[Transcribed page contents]
== Segment start ==

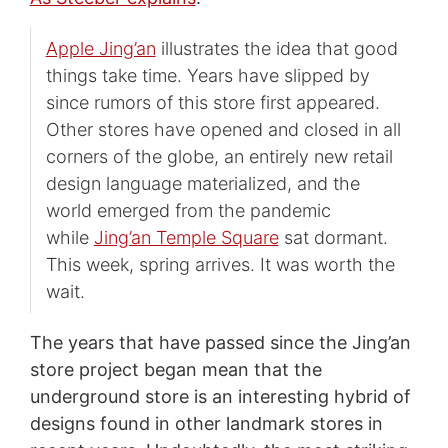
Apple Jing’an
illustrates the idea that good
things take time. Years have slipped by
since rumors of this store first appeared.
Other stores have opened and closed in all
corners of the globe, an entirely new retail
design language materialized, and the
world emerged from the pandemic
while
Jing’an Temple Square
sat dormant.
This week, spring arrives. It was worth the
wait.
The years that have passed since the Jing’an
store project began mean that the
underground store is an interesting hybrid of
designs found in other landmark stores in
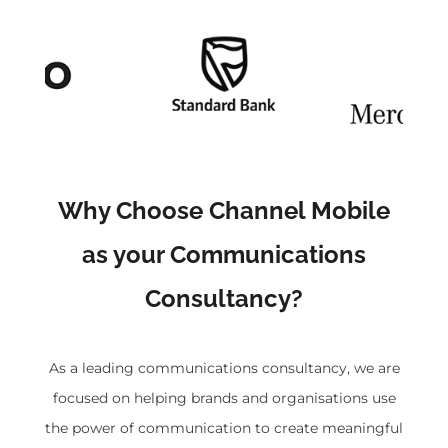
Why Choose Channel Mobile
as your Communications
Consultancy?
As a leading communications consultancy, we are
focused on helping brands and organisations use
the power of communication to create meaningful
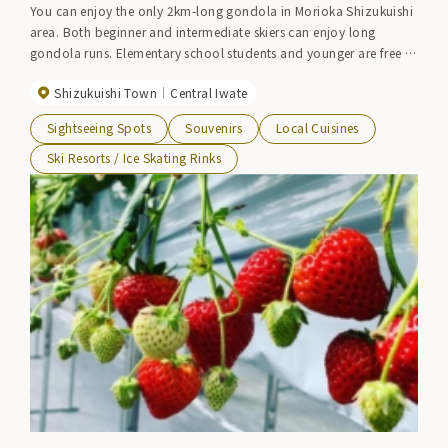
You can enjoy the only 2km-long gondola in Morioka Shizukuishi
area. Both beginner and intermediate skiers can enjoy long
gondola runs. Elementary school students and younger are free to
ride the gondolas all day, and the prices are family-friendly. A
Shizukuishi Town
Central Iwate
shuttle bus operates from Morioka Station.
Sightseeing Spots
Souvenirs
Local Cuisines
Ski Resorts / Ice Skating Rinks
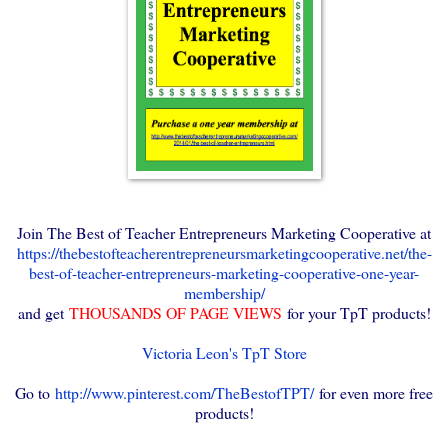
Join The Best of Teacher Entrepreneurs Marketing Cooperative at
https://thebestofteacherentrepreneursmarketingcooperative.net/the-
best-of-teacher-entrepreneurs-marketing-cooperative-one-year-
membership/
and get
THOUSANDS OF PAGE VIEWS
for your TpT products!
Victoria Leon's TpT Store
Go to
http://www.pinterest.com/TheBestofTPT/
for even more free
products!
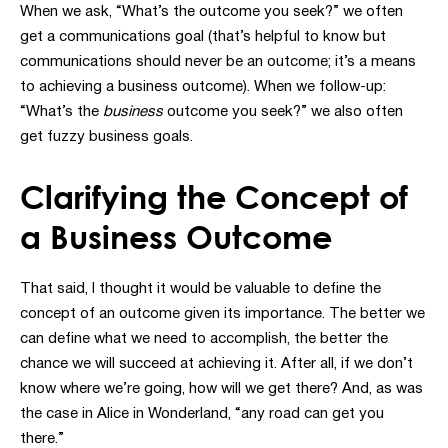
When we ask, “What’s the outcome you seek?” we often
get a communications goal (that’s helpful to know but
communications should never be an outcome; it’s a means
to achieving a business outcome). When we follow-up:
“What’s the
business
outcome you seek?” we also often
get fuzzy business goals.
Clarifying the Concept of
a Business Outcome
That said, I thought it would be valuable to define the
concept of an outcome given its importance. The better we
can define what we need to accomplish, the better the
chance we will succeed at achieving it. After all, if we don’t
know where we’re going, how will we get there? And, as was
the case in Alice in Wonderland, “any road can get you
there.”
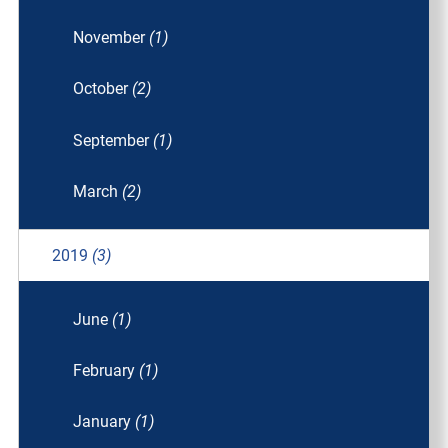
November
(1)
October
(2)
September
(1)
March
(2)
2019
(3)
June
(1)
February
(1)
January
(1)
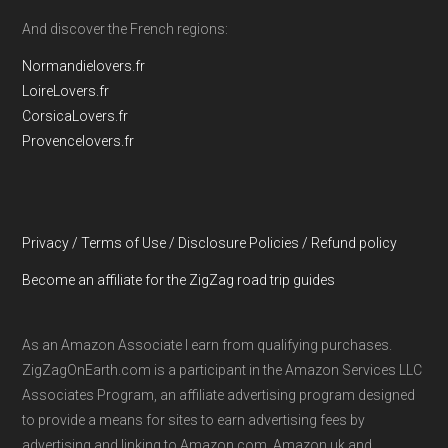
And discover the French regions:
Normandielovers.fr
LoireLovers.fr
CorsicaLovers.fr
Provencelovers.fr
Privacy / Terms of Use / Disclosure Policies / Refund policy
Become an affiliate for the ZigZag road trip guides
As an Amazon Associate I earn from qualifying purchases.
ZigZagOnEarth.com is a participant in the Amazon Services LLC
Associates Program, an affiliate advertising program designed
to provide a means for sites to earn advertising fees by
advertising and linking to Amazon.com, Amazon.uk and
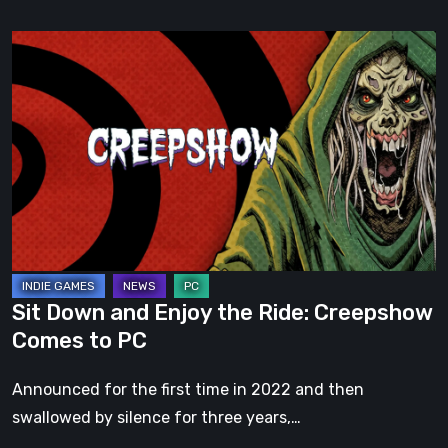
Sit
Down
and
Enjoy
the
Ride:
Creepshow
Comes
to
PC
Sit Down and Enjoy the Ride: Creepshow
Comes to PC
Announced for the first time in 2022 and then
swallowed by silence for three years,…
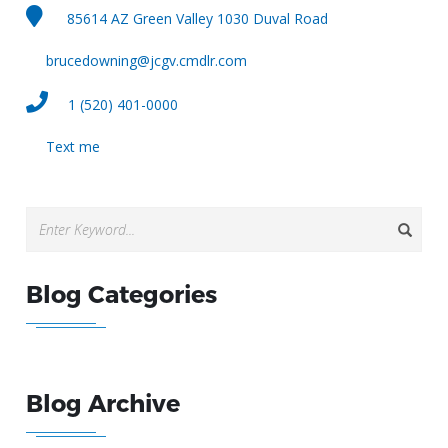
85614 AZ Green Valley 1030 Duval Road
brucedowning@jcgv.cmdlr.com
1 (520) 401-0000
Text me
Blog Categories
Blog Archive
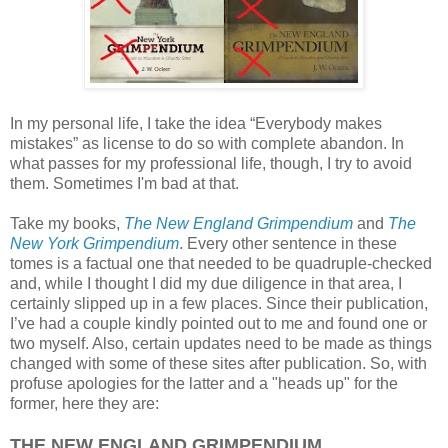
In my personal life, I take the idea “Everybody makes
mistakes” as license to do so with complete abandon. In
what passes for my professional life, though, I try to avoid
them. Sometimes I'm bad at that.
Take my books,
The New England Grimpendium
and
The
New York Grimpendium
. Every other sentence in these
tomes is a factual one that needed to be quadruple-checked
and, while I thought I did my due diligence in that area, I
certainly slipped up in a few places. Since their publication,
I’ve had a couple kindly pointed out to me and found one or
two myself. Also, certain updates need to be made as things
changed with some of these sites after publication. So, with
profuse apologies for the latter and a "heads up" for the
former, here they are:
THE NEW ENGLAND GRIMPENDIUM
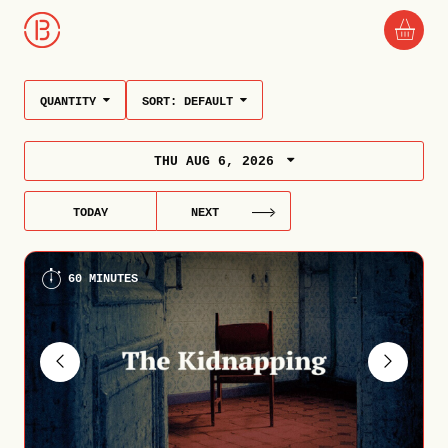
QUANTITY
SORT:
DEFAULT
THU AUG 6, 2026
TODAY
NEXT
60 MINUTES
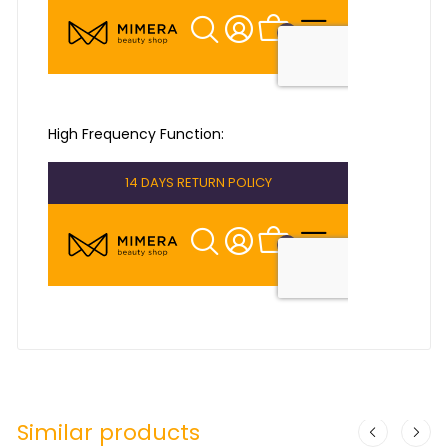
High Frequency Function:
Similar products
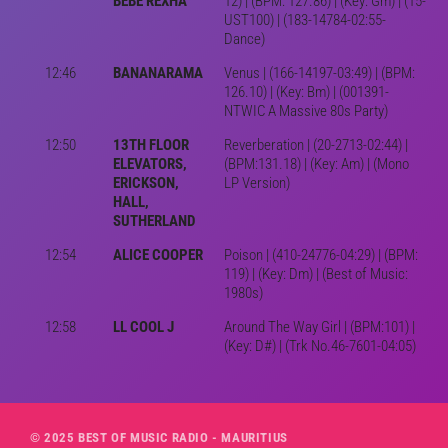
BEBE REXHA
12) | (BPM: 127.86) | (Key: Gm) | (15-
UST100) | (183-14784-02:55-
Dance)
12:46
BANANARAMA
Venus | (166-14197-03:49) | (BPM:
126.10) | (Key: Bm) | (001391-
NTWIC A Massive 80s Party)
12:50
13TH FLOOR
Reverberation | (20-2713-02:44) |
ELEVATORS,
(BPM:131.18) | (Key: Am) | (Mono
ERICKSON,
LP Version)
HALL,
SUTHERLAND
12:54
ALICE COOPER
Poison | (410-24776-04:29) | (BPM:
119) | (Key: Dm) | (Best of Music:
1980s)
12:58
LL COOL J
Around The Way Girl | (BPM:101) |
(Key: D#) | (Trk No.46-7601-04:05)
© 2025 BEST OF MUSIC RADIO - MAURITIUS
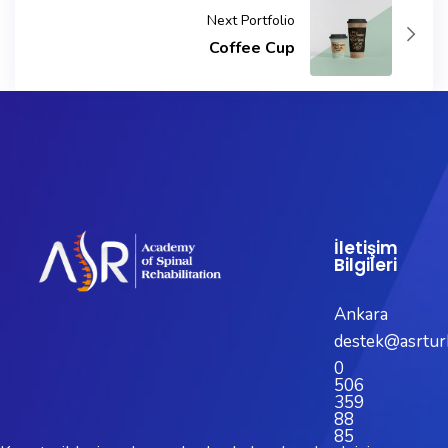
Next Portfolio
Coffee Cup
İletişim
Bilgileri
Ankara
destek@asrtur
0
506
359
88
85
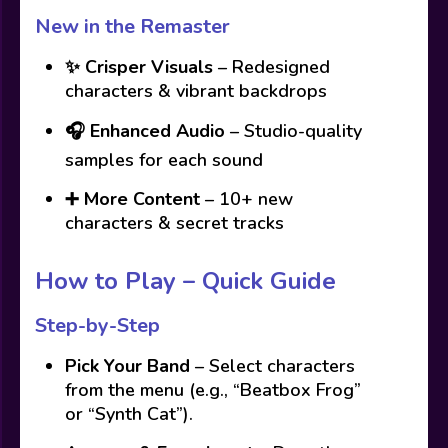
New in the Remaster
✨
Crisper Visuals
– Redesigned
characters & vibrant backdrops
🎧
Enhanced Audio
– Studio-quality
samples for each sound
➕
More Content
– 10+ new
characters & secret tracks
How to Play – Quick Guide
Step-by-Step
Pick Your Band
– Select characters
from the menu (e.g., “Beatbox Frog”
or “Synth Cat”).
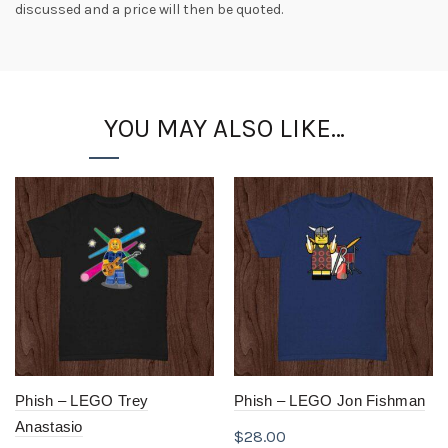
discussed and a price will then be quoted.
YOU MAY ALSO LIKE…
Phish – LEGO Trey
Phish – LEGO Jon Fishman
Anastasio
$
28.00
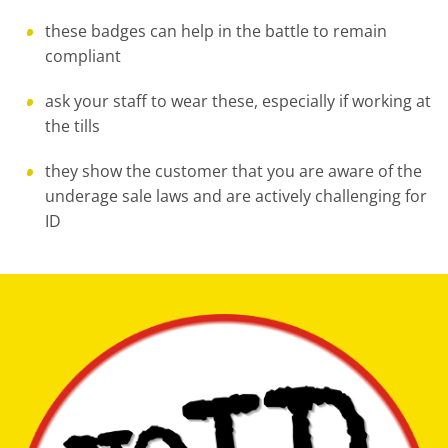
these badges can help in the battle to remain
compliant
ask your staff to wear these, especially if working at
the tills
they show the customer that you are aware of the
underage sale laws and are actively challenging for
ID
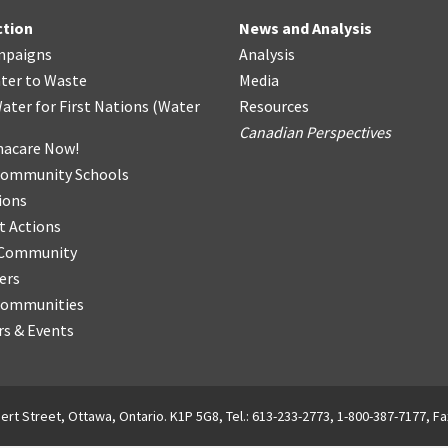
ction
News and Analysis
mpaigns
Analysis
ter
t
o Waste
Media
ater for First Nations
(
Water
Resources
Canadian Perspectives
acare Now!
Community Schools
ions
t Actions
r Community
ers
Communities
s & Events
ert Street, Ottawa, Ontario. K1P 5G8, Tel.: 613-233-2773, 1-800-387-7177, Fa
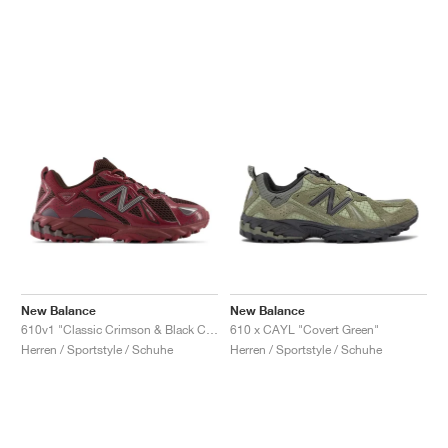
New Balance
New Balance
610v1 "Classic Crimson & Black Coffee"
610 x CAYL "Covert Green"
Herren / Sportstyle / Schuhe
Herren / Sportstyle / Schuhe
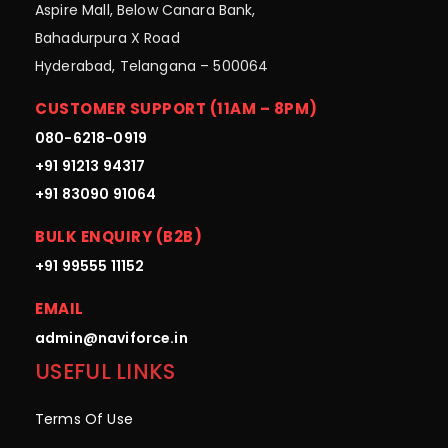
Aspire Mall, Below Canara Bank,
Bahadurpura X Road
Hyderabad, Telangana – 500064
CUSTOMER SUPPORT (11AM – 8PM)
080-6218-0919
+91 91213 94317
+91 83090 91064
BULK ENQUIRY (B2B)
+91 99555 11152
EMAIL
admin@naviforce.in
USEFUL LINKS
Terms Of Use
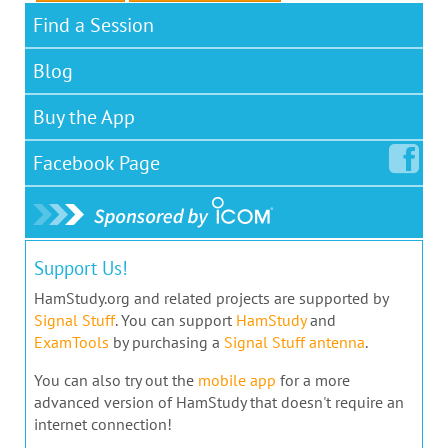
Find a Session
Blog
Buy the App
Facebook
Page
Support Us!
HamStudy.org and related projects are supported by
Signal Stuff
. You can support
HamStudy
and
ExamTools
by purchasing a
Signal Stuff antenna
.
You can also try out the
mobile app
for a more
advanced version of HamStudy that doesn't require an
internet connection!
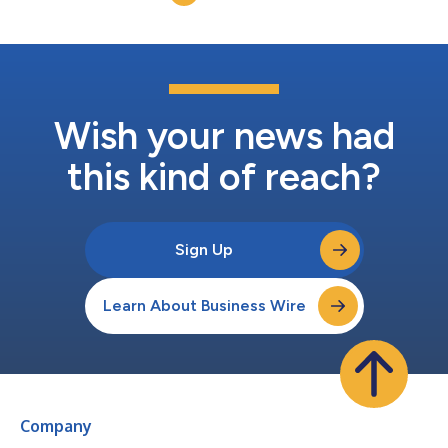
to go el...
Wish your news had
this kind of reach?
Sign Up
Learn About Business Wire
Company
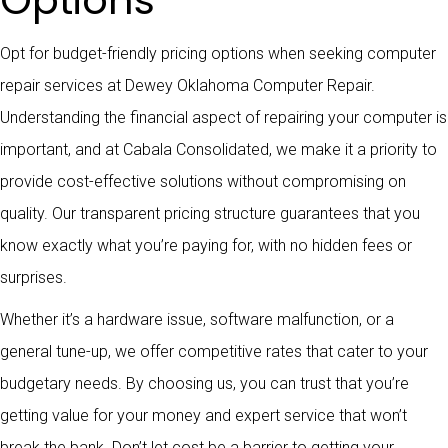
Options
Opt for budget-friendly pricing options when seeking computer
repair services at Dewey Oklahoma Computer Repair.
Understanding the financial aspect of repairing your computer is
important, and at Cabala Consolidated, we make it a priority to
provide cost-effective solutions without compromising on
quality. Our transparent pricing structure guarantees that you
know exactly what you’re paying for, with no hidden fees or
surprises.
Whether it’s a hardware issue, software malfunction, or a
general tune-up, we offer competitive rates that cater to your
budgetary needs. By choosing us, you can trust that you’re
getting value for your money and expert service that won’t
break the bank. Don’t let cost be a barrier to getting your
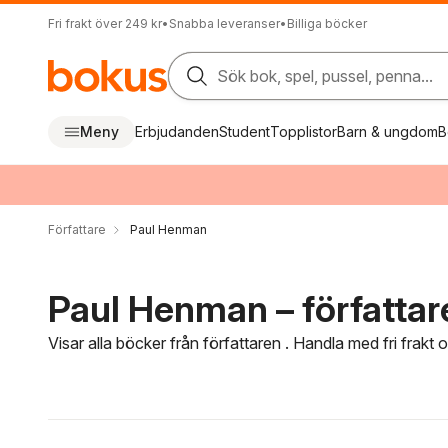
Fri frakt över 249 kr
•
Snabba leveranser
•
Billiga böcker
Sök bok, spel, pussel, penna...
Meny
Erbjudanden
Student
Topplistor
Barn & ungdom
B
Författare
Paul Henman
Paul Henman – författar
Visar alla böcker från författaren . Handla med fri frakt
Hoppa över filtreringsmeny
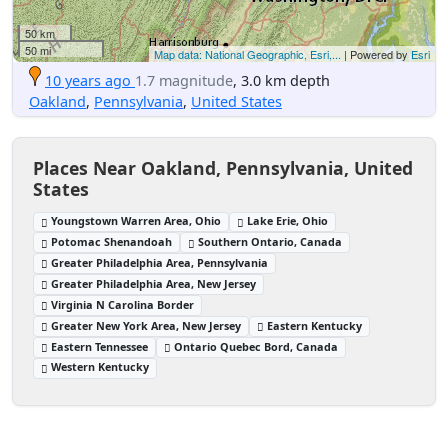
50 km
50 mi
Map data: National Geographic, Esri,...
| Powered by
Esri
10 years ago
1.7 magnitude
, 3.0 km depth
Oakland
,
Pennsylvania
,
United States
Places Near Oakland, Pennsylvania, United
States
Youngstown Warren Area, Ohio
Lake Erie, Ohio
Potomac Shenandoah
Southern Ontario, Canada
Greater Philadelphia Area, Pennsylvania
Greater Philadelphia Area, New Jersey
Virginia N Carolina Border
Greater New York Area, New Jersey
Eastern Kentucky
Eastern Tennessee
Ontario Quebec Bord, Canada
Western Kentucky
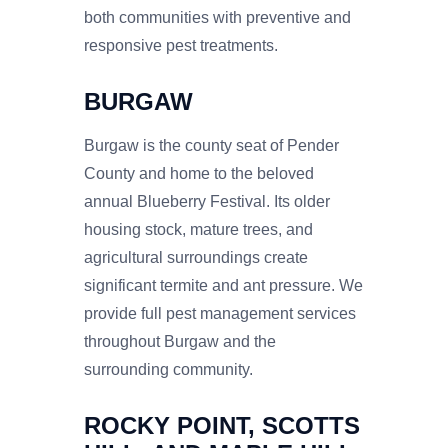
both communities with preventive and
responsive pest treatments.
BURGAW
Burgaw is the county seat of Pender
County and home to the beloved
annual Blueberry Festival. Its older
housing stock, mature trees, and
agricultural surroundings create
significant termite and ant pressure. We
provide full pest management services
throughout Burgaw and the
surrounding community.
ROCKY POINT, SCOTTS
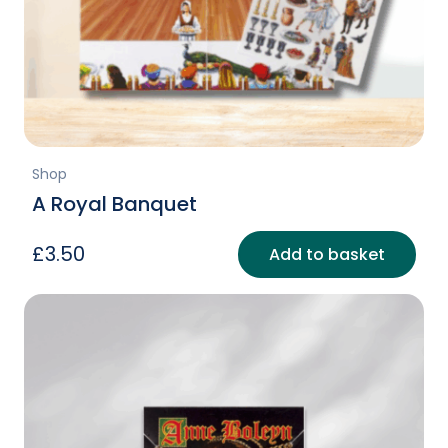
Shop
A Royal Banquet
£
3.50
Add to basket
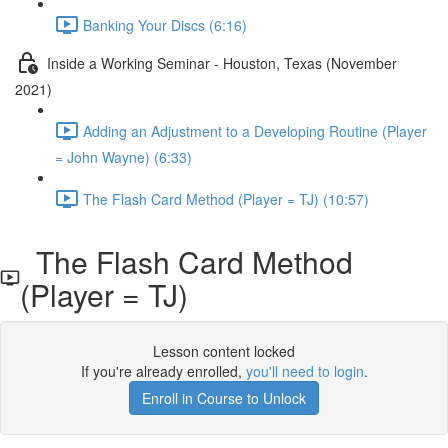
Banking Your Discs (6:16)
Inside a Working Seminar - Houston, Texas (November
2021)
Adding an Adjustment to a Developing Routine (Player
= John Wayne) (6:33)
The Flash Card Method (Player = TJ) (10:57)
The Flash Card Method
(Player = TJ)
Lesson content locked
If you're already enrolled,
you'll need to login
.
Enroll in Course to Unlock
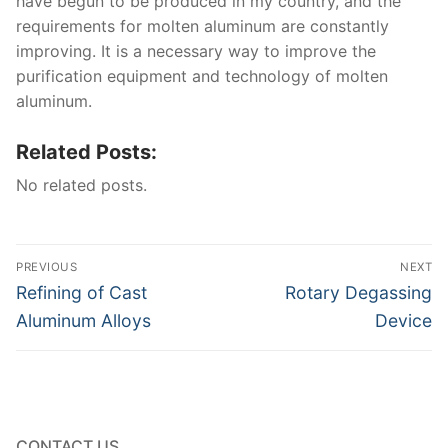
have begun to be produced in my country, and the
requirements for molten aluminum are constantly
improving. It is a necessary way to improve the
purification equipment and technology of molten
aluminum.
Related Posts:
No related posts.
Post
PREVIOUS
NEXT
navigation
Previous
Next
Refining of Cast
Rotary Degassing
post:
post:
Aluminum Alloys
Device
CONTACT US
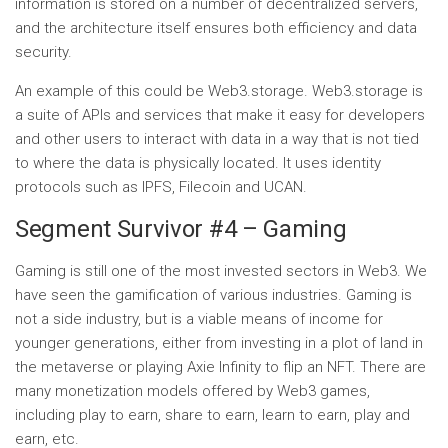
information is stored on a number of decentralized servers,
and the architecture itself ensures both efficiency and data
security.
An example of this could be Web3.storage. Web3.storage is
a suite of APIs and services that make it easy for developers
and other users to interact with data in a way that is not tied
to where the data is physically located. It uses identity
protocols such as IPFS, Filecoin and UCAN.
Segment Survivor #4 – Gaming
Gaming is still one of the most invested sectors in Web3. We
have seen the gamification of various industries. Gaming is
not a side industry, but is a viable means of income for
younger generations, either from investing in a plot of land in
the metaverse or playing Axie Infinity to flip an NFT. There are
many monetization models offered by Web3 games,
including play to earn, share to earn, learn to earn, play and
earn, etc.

== Segment end ==

◆ Task to carry out ◆
Report each line in the entries where the string "advertising" occurs.

◆ Response area ◆
Associates Program, an affiliate advertising program designed
to provide a means for sites to earn advertising fees by
advertising and linking to Amazon.com, Amazon.uk and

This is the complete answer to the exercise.